Firstly we have the reassertion of orthodoxy in the fundamentalist forms of Christianity and Islam, for example. Secondly we see the redefinition of orthodoxy in an attempt to recuperate ideas of science into religion – thus we see the denial of the ‘creation myth’ and increased tolerance to previous aberrations such as homosexuality/ women priests. Thirdly there is the rejection of orthodoxy paralleled by the rise of religious cults where anyone is free to define a new theology and church. Fourthly there is the redefinition of religion in terms of spirituality without any god as such, which is perhaps closest to the idealism opposed by Bakunin. Lastly we see the rejection of religion, but in its place is substituted the use of pseudo-scientific method in the explanations of the so-called paranormal. There is undoubtedly an increase in popular acceptance of astrology, numerology, psychic power, magic, alien abductions (many examples of these have been easily debunked by the rigorous analysis in the Sceptic tradition.).
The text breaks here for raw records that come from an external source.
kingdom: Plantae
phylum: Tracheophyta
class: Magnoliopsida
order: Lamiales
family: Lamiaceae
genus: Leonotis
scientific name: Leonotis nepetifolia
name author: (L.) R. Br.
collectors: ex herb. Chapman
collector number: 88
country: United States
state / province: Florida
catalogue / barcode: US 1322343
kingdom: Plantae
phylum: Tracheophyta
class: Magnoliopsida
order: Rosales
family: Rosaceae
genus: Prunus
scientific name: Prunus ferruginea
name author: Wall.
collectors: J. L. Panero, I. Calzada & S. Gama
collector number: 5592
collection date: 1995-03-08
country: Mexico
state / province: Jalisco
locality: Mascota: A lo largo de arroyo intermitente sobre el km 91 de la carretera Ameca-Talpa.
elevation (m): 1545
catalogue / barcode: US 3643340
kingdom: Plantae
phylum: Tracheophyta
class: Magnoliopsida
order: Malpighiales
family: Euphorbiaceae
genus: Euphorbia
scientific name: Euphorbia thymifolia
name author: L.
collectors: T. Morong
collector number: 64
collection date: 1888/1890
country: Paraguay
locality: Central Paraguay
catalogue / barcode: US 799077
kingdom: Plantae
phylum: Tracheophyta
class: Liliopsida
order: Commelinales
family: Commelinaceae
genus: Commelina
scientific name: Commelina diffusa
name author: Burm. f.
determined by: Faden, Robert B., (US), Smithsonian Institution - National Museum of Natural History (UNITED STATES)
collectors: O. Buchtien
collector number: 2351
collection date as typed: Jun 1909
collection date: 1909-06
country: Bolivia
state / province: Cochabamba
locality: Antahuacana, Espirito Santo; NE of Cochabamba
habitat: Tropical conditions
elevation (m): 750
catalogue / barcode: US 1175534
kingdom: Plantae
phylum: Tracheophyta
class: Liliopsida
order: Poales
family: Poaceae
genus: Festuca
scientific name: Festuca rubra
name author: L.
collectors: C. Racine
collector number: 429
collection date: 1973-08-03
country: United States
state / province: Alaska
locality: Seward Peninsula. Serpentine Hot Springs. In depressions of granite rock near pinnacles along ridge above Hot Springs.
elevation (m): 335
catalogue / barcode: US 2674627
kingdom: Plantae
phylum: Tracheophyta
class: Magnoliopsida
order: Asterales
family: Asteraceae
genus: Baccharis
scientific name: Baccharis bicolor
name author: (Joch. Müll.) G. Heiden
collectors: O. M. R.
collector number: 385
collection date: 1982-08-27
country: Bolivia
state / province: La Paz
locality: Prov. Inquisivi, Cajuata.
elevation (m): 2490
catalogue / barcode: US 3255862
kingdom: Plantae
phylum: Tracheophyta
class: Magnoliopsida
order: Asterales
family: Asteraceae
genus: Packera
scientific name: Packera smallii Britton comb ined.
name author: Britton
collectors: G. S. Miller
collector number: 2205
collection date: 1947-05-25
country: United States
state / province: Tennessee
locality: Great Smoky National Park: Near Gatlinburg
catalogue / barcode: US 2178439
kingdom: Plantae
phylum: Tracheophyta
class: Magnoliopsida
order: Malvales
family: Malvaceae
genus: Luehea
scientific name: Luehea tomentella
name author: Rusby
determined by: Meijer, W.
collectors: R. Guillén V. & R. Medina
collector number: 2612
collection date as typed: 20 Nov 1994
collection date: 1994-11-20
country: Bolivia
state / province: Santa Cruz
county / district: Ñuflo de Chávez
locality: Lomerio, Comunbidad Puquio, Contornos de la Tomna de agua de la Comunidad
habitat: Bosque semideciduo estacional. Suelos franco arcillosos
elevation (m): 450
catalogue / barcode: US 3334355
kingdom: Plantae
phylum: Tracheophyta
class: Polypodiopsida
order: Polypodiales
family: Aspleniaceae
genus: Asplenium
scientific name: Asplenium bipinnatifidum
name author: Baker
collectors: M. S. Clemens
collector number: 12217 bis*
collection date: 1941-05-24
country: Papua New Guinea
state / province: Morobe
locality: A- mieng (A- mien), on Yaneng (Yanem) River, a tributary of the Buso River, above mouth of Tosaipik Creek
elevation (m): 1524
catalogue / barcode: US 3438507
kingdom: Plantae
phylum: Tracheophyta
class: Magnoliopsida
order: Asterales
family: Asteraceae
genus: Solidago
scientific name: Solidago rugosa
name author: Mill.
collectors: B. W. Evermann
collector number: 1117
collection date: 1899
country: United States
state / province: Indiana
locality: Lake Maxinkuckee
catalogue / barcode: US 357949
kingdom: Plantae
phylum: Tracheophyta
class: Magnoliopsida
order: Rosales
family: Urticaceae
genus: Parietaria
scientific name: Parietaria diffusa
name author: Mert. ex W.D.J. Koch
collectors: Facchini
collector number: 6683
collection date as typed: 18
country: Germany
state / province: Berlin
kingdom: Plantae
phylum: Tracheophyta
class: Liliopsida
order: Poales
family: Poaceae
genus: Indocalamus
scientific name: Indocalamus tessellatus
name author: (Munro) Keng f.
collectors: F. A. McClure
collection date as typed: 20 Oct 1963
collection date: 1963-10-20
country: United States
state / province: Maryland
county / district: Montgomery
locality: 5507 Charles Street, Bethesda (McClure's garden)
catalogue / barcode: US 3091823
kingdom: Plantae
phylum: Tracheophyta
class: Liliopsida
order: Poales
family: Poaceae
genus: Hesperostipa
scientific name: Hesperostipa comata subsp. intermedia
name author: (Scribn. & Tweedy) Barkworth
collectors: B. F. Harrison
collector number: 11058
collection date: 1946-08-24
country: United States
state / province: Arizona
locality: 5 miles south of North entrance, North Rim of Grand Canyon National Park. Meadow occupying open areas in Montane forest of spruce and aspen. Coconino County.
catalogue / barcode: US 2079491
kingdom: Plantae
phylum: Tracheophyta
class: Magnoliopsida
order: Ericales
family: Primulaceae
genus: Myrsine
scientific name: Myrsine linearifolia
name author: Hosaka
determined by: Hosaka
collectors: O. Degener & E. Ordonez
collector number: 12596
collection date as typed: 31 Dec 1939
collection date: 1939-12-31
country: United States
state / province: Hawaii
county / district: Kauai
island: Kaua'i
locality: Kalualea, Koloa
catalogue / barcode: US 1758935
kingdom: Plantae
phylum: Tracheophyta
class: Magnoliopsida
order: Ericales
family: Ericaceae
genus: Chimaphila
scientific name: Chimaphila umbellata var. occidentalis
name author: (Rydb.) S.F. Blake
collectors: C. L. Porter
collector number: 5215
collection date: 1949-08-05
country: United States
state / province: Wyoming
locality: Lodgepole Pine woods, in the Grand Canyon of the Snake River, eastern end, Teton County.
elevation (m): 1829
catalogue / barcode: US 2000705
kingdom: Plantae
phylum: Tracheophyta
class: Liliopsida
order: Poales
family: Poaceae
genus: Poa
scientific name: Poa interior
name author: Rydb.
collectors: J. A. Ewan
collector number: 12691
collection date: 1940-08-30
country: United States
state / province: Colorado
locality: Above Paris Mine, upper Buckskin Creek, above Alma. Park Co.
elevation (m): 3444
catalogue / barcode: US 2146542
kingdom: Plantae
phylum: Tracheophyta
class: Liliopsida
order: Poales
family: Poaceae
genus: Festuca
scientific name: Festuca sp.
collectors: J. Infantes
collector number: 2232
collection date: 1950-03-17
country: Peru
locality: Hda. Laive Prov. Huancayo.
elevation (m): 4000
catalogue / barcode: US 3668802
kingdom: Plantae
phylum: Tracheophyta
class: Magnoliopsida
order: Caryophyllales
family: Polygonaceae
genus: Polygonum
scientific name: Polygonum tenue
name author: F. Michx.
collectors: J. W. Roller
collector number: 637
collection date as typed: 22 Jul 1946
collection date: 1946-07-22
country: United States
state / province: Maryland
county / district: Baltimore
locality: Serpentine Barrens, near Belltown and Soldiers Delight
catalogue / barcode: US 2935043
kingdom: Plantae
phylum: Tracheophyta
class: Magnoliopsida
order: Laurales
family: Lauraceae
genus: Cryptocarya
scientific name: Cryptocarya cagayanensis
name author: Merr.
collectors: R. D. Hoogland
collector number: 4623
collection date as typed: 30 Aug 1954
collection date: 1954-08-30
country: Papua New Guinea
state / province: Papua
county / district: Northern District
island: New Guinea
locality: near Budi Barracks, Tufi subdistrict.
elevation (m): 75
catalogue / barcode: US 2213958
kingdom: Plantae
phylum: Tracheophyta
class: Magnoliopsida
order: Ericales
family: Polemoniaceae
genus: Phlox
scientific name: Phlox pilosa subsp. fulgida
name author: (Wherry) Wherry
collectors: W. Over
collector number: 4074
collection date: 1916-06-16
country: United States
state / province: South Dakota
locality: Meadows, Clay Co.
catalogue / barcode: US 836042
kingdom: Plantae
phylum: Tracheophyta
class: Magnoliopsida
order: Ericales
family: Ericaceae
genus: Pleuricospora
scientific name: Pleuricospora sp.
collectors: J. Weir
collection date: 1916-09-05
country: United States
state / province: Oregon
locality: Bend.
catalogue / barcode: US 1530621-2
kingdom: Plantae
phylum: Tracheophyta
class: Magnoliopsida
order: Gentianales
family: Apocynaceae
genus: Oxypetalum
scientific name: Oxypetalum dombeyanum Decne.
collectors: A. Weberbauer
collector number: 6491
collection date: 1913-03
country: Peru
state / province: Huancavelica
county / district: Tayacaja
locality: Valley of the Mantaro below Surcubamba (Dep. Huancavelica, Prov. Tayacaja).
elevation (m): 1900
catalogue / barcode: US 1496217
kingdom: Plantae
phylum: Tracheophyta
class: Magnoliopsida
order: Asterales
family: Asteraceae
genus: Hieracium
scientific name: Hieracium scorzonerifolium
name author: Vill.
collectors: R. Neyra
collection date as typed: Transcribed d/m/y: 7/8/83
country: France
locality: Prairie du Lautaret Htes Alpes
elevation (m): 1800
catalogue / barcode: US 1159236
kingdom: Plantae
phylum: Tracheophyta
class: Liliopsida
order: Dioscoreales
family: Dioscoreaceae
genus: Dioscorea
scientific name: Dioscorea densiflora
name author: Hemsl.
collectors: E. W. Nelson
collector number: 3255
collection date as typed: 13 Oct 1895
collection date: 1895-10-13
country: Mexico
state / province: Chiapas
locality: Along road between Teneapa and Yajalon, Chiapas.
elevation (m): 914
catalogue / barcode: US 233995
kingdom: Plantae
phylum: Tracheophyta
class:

All of the above contradictions are possible under capitalism, and they happily coexist in practice, as they are not ultimately a threat apart from to bourgeois science. Quite the opposite of being any threat to capitalism, they are only an obstacle to the materialist approach which accepts only human reality, and serve to confuse and divide us in our ideas. Capitalism thrives on diversity of ideas whether true or not, as ideas are the basis of new markets, and capitalism is not limited to markets which reflect real experience. It is the duty of anarchists to oppose religion and assert scientific materialism against both religion and pseudo-science.
Many so called rational people must see anarchists as nutters – at the very best hopeless idealists who naively see the destruction of capitalism by revolution as a real possibility – even if those same people agree with us how bad a place the world is under capitalism. Members of the ACF are probably likened in many people’s minds to the followers of cults who are being deluded by charismatic leaders(!). Maybe this view of being ‘different’ is also a reason for the tolerance of non-conformist religions in the wider anarchist movement. So what makes us different from the others? After all isn’t one belief system as good as any other. Well no, we don’t agree with fascism – but astrology, it’s just a harmless bit of fun, isn’t it? People have a right to their religious beliefs, don’t they?
The real difference is in our materialist analysis. As Bakunin once said (if you believe the man), “Idealists of all schools […] are much offended when they are told that man, with his boundless aspirations, is, like all else existing in this world, nothing but matter, only a product of vile matter.” This idea of material existence (and nothing more) is the basis for much of our politics, our world view, and maybe even our feeling of personal responsibility in fighting for the end of the present system. After all, who else are we waiting for?